Venezuela's Hugo Chavez new protegé of Don King
By Alexandra Beech, veninvestor.com
In yet another sign of the surreal events surrounding Venezuela, Boxing promoter Don King this week endorsed the government of President Hugo Chavez. According to the Associated Press, Don King swooned: ``You are a president of the people, for the people and by the people and your magic lies in your people ties. You are the one concerned about the poor.” King, who is better equipped to negotiate contracts for Julio Cesar Chavez than Hugo Chavez, years ago faced charges of wire fraud and falsification of documents which resulted in a hung jury with him facing a retrial. Since little else is happening in Venezuela, this story was covered by the New York Times and Washington Post.
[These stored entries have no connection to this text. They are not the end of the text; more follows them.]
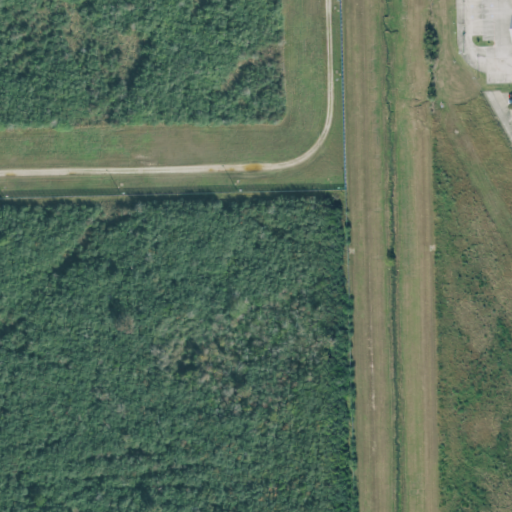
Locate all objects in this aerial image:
road: (500, 30)
road: (470, 47)
road: (506, 47)
road: (499, 107)
road: (234, 170)
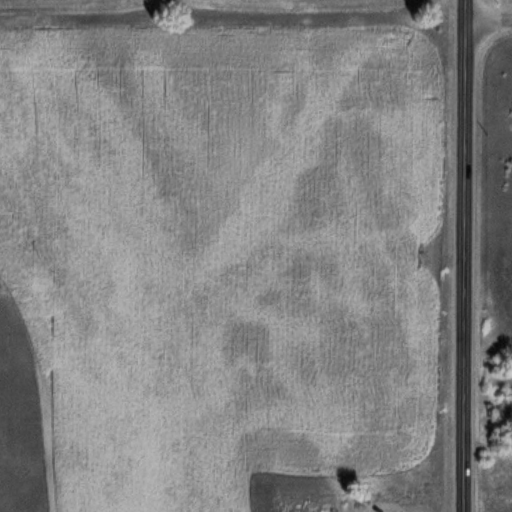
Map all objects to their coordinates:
road: (488, 19)
road: (464, 256)
building: (511, 404)
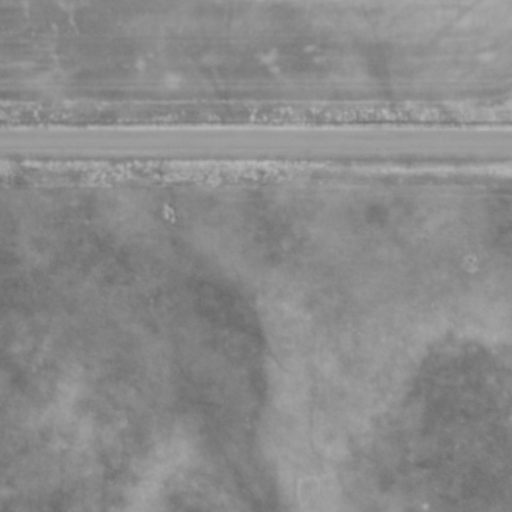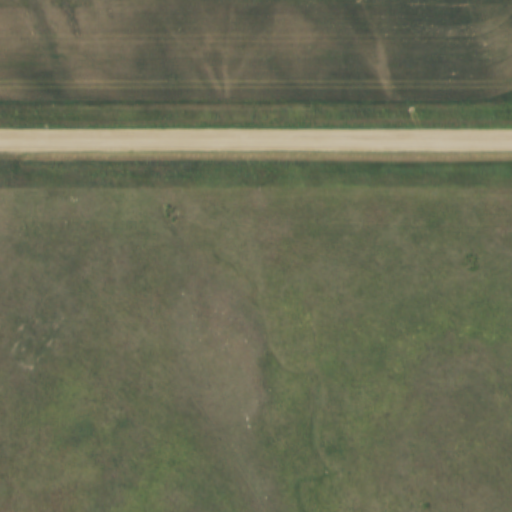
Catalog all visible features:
road: (256, 138)
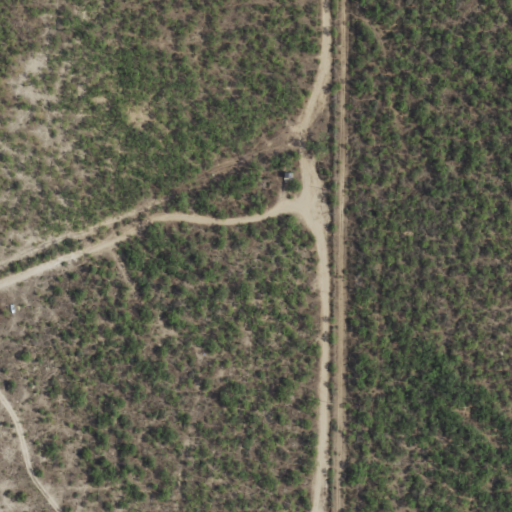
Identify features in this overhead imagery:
road: (380, 250)
road: (317, 252)
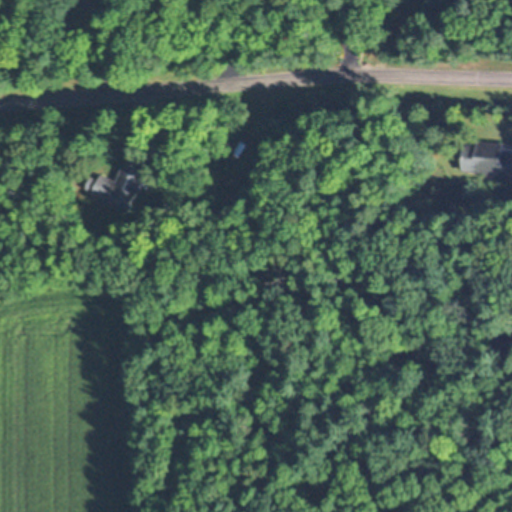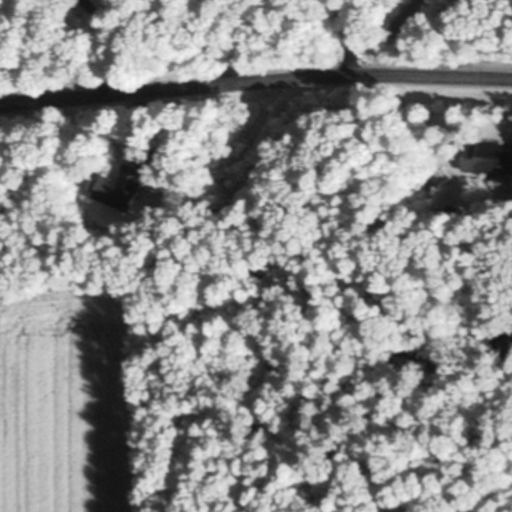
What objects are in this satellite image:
road: (338, 36)
road: (239, 39)
road: (255, 81)
building: (487, 157)
building: (118, 187)
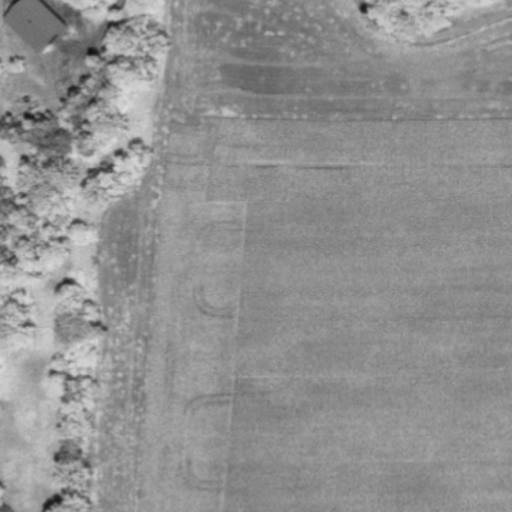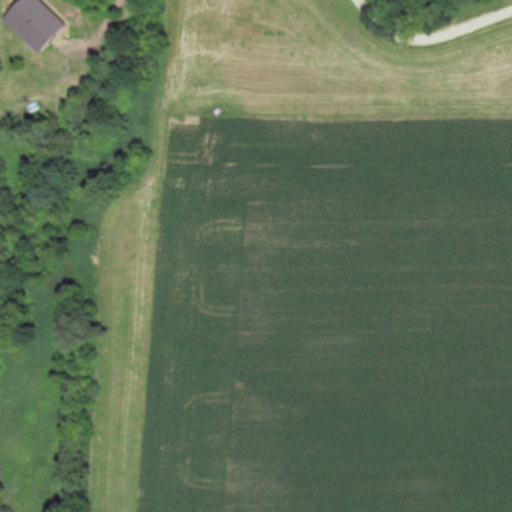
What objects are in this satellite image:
road: (432, 38)
crop: (311, 268)
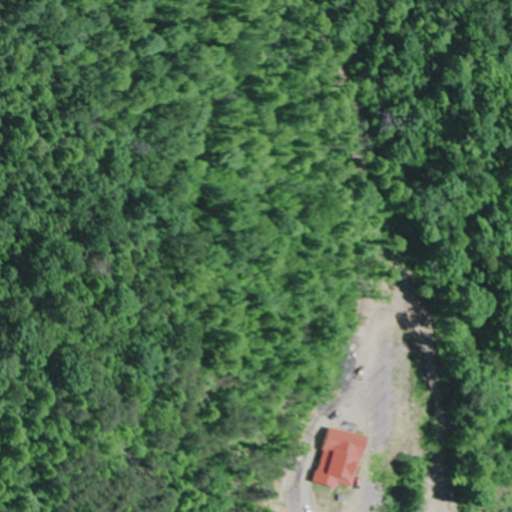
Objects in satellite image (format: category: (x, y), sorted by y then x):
building: (344, 469)
building: (447, 505)
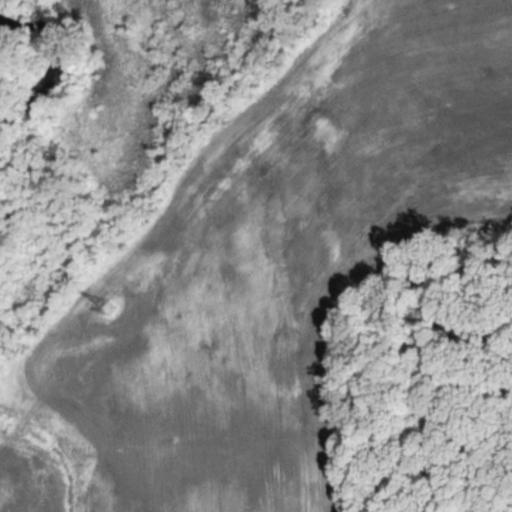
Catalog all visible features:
crop: (272, 268)
power tower: (109, 310)
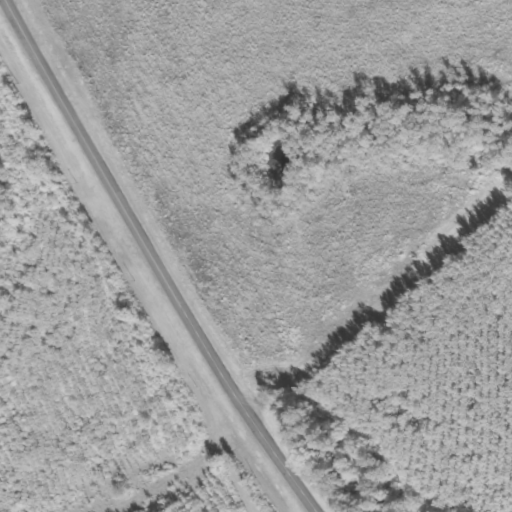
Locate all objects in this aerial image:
road: (153, 259)
road: (377, 285)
The Wall Street Journal offers an article titled “For Aging Castro, Chavez Emerges as a Vital Crutch” by Alexei Barrionuevo and Jose de Cordoba, who report that “Fidel Castro has found a key benefactor and heir apparent to the cause of derailing the U.S.'s agenda in Latin America: Venezuelan President Hugo Chávez.” In fact, “Venezuela's left-leaning government has become the biggest financial supporter of Cuba since the Soviet Union pulled the plug on Mr. Castro more than a decade ago”. In addition, “Cuba has run up a massive debt of $752 million for oil shipped by Venezuela's state oil company, according to people close to the company and internal documents reviewed by The Wall Street Journal,” which reveal that “the debt is piling up and that the government has made little effort to collect. This makes the shipments a crucial subsidy that is helping keep the island nation's economy afloat as it struggles with the impact of endemic mismanagement, declining sugar sales and longstanding U.S. sanctions.” This debt “underlines the growing strategic alliance between Venezuela's Mr. Chávez, a populist former coup plotter elected in 1998, and Cuba's Mr. Castro. At a time of rising anti-American and anti-free-trade sentiments, U.S. officials fear that the combination of Venezuela's oil billions and Mr. Castro's well-honed political skills could cause trouble for the U.S. throughout a restless Latin America.”
To add insult to injury, concerns “have grown since Indian and radical groups forced Bolivia's President Gonzalo Sanchéz de Lozada to resign last October. Evo Morales, head of Bolivia's coca-growing farmers and one of the architects of Mr. Sanchéz de Lozada's downfall, has close ties to both Mr. Chávez and Mr. Castro.” In addition, Castro and Chavez “are working actively to sink U.S. plans for a 34-nation Free Trade Area of the Americas -- which would exclude Cuba -- and are preaching an antiglobalization message throughout Latin America,” reports the Wall Street Journal. “More than 1,000 peasant, labor-union and student activists met last week in Havana to draw up plans for hemisphere-wide protests against the FTAA.”